エレニカ「・・・なるほど!へへっ・・・」と笑う。
「おい大丈夫か?お前やっぱおかしいぞ」
「これ・・・妙にクセになっちゃうかも・・・」
「兄さん!さっきからエレニカの様子が変です!!歓迎式なんかどうでもいいから早く帰った方が——」
「お黙りセルゲイ」
「!」
「なんで皇城に呼ばれたか気になってたんですけど・・・こういうことだったんですね。幼なじみと護衛騎士・・・それからこっちは姉の旦那さんです。
こう見えてもルボブニの大事な姫なので・・・ご覧の通りみんなすごく心配してたみたいです」
「心配・・・か・・・」
「お騒がせしてすみません。わたしが代わりに謝ります」
「・・・姫が謝る必要はない」
これってどう見ても・・・嫉妬!だよね。
エレニカが意気揚々。そしてエウレディアンはセルゲイがエレニカの肩に手を巻き付けていたのでじーっと見つめている。

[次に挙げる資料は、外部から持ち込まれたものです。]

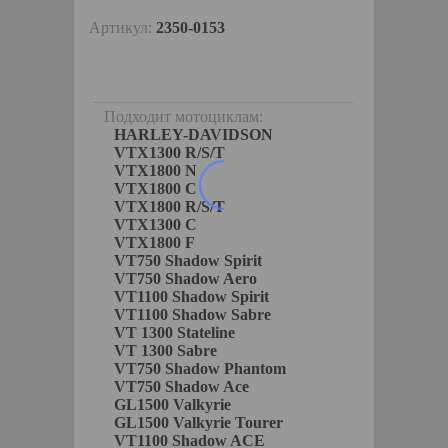
Артикул:
2350-0153
Подходит мотоциклам:
HARLEY-DAVIDSON
VTX1300 R/S/T
VTX1800 N
VTX1800 C
VTX1800 R/S/T
VTX1300 C
VTX1800 F
VT750 Shadow Spirit
VT750 Shadow Aero
VT1100 Shadow Spirit
VT1100 Shadow Sabre
VT 1300 Stateline
VT 1300 Sabre
VT750 Shadow Phantom
VT750 Shadow Ace
GL1500 Valkyrie
GL1500 Valkyrie Tourer
VT1100 Shadow ACE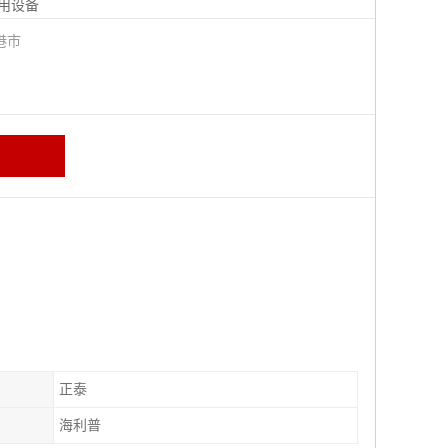
用设备
港市
正泰
海利普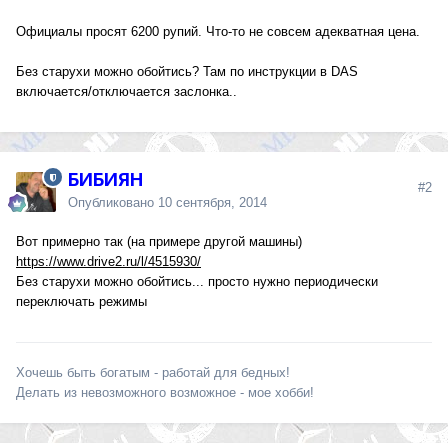
Официалы просят 6200 рупий. Что-то не совсем адекватная цена.
Без старухи можно обойтись? Там по инструкции в DAS
включается/отключается заслонка..
БИБИЯН
#2
Опубликовано
10 сентября, 2014
Вот примерно так (на примере другой машины)
https://www.drive2.ru/l/4515930/
Без старухи можно обойтись... просто нужно периодически
переключать режимы
Хочешь быть богатым - работай для бедных!
Делать из невозможного возможное - мое хобби!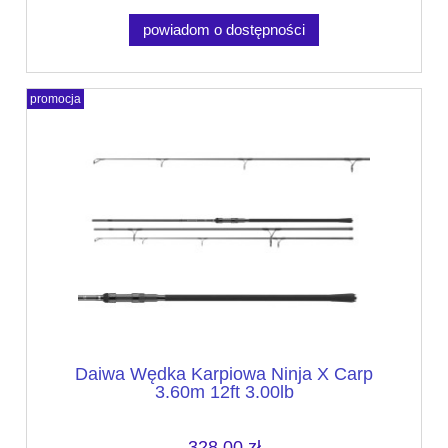
powiadom o dostępności
promocja
Daiwa Wędka Karpiowa Ninja X Carp
3.60m 12ft 3.00lb
328,00 zł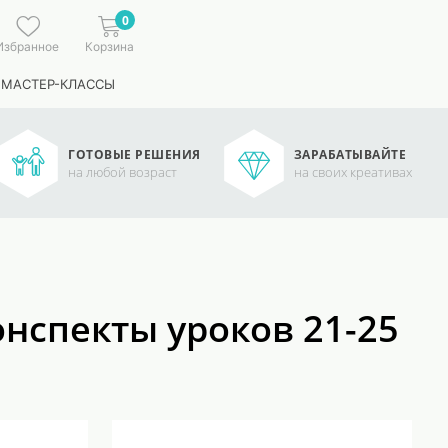
0
Избранное
Корзина
 МАСТЕР-КЛАССЫ
ГОТОВЫЕ РЕШЕНИЯ
ЗАРАБАТЫВАЙТЕ
на любой возраст
на своих креативах
онспекты уроков 21-25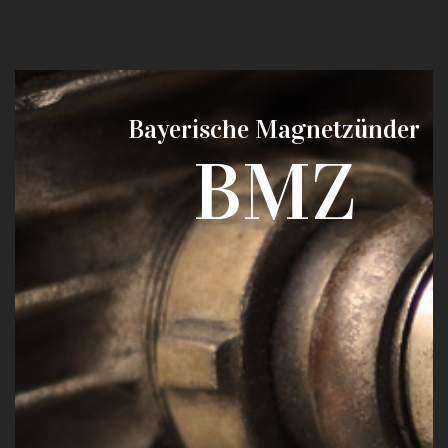
Bayerische Magnetzünder
BMZ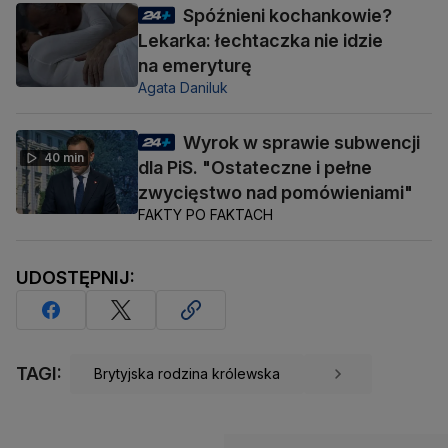
Spóźnieni kochankowie?
Lekarka: łechtaczka nie idzie
na emeryturę
Agata Daniluk
Wyrok w sprawie subwencji
40 min
dla PiS. "Ostateczne i pełne
zwycięstwo nad pomówieniami"
FAKTY PO FAKTACH
UDOSTĘPNIJ:
TAGI:
Brytyjska rodzina królewska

「じゃあ、せっかく皇城まで来たので・・・みんなともう少しだけ一緒にいてもいいですか?」
「一緒に?」
「はい!3ヵ月ぶりの再会なので話したいことがいっぱいあるんです!」
聞きたいこともいっぱいあるしね!
テゼビアお姉ちゃん、アレクシオスとブリズニー、フェルナンデスの奥さんになる方も!
それに何よりもエウレディアンに・・・もっと嫉妬してほしいから!
(さあ、どんどん嫉妬しちゃって~!)
「・・・・・・」
エウレディアンがふっと笑う。
エレニカ(・・・ん?)
「いいだろう。長旅で疲れているだろうし・・・とりあえず部屋でゆっくり休みなさい」
「いや私たちは大丈夫——」
「いや大丈夫ではない」ときっぱりエウレディアンが言う。
エウレディアンが使用人に合図をおくる。
「ご案内いたします」
「あ・・・」
(じゃあ、わたしも・・・)
「姫はそこに残りなさい」
(え?)
第59話 感想
嫉妬するエウレディアンに残るよう言われたエレニカですが次回も甘々展開に期待です!